▶ _Assignment_
Repeat the records exactly as given. Do not include the pictures.

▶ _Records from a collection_
===============
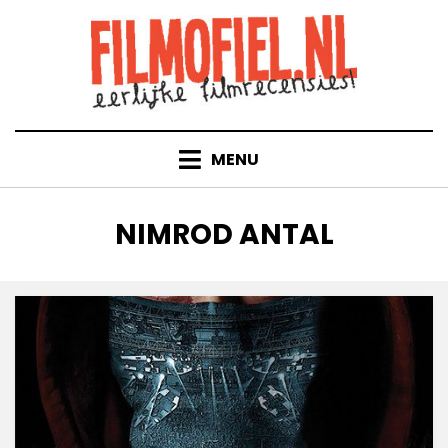
Doorgaan
naar
inhoud
MENU
TAG
:
NIMROD ANTAL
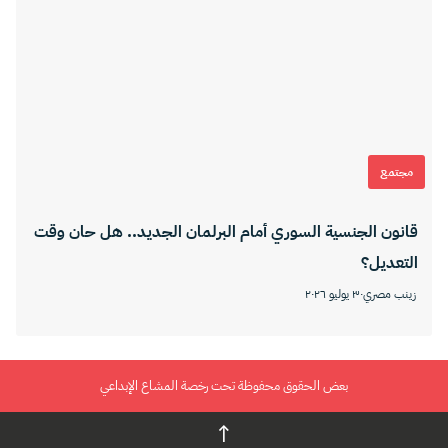
مجتمع
قانون الجنسية السوري أمام البرلمان الجديد.. هل حان وقت
التعديل؟
زينب مصري
٣٠ يوليو ٢٠٢٦
بعض الحقوق محفوظة تحت رخصة المشاع الإبداعي
↑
===============
▶ _Answer to the exercise_
Doorgaan
naar
inhoud
MENU
TAG
:
NIMROD ANTAL
مجتمع
قانون الجنسية السوري أمام البرلمان الجديد.. هل حان وقت
التعديل؟
زينب مصري
٣٠ يوليو ٢٠٢٦
بعض الحقوق محفوظة تحت رخصة المشاع الإبداعي
↑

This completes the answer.